■ Problem requirements ■
Switch "phylum" to "division" in the lines below, starting with the first line and going on through the line with "genus: Protographium", and write out only those lines with nothing else changed.
◇ ◇ ◇ ◇ ◇ ◇ ◇
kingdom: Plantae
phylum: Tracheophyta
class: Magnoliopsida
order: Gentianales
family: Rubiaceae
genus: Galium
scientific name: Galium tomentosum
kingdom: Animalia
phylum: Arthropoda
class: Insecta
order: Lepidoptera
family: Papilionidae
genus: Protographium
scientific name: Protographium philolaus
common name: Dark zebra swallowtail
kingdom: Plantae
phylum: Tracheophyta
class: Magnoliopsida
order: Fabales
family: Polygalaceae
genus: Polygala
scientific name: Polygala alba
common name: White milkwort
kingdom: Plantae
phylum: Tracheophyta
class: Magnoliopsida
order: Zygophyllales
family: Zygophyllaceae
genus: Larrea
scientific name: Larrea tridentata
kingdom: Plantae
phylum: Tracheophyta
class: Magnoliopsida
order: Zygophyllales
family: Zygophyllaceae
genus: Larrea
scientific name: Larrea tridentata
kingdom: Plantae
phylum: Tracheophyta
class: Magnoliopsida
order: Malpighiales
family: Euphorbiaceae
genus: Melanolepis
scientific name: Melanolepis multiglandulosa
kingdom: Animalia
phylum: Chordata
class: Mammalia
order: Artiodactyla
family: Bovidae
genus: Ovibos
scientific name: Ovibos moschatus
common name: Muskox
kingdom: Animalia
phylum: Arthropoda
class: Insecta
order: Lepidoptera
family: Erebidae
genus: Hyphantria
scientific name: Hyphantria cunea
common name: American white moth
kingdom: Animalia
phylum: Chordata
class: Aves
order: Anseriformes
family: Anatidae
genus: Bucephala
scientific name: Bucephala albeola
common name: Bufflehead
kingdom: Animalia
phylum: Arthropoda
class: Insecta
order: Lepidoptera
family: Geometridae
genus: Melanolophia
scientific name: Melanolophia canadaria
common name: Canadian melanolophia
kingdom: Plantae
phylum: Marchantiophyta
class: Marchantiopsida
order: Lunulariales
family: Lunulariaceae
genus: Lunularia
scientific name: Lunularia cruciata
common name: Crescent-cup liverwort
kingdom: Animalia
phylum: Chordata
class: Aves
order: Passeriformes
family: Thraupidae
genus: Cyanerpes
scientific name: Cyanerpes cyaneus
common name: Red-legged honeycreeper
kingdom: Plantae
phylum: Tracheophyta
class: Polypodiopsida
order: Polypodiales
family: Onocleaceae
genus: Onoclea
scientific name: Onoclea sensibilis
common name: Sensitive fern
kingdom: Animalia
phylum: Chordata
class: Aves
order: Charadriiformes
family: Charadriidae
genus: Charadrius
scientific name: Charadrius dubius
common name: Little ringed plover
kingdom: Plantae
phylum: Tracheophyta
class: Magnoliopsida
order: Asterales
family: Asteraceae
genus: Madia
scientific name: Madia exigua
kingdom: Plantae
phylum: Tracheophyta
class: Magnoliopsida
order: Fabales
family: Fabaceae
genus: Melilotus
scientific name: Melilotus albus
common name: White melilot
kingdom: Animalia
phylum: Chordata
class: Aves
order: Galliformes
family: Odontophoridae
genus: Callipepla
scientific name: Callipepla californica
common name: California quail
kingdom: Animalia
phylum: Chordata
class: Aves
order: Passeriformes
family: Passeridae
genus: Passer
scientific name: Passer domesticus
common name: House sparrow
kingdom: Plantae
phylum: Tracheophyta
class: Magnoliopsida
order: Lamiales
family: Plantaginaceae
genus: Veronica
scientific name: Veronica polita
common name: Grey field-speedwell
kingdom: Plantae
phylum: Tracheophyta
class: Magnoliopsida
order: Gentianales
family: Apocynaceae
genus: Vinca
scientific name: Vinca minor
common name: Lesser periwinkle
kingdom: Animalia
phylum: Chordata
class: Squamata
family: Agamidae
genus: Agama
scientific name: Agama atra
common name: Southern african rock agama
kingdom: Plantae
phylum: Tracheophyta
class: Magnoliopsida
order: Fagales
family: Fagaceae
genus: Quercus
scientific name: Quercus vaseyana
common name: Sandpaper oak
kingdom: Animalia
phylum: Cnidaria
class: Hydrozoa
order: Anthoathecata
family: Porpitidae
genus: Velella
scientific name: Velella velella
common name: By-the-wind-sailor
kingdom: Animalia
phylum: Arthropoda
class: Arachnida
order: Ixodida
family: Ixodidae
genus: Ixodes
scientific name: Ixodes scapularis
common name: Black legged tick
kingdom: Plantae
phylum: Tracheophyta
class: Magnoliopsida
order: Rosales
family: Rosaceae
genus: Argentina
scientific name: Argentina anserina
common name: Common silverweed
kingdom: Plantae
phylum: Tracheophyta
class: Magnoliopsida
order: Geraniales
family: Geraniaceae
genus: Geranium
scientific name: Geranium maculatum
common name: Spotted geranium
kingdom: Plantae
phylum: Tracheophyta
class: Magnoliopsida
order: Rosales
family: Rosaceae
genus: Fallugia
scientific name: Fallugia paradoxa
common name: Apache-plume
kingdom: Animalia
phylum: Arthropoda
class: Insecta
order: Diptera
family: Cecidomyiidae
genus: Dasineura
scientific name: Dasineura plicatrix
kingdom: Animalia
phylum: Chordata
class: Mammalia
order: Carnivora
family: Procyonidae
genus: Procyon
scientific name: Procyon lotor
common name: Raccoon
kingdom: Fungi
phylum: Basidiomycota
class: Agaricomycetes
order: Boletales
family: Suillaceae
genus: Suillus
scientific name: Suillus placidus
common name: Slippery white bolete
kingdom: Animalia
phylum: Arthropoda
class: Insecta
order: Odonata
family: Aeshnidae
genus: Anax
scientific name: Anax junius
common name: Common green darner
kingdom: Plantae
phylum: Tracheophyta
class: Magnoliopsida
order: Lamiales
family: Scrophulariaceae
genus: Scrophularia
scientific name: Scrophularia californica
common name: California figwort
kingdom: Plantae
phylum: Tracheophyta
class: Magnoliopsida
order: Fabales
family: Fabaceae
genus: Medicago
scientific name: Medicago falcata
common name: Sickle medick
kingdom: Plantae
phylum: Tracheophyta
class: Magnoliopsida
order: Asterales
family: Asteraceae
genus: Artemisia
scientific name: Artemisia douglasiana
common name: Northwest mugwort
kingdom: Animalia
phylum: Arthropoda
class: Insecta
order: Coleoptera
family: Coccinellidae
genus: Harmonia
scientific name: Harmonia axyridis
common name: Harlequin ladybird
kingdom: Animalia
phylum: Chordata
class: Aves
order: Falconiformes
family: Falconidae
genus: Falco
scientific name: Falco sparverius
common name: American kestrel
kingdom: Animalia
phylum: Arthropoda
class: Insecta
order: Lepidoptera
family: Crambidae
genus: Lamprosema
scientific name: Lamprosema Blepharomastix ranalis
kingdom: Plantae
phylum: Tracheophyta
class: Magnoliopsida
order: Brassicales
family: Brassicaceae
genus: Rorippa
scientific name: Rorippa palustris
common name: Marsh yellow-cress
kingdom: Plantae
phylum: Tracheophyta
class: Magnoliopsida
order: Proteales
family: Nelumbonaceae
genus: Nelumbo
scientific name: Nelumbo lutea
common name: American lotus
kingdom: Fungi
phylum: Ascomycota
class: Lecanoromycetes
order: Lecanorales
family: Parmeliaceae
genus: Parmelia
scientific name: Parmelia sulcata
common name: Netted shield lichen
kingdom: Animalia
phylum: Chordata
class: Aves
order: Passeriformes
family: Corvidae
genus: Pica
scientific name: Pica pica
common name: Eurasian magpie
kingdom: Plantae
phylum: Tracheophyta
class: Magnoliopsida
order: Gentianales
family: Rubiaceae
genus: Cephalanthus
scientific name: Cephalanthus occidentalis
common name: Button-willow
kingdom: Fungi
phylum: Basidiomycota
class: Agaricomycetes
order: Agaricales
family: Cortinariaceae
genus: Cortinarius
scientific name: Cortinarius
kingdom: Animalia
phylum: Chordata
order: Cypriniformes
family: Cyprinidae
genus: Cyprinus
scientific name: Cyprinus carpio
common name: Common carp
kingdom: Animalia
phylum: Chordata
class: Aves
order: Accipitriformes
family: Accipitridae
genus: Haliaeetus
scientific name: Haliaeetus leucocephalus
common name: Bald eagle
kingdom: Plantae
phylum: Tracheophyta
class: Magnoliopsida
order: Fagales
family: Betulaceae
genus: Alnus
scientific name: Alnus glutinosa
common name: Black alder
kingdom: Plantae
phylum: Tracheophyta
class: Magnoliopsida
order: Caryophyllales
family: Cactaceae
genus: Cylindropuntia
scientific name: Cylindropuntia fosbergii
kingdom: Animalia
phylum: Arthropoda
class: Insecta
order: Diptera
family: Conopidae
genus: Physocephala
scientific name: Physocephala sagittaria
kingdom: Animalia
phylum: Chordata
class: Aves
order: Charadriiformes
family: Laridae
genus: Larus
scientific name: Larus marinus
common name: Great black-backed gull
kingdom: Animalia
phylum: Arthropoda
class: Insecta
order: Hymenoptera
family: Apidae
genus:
◇ ◇ ◇ ◇ ◇ ◇ ◇
■ Answer to this problem ■
kingdom: Plantae
division: Tracheophyta
class: Magnoliopsida
order: Gentianales
family: Rubiaceae
genus: Galium
scientific name: Galium tomentosum
kingdom: Animalia
division: Arthropoda
class: Insecta
order: Lepidoptera
family: Papilionidae
genus: Protographium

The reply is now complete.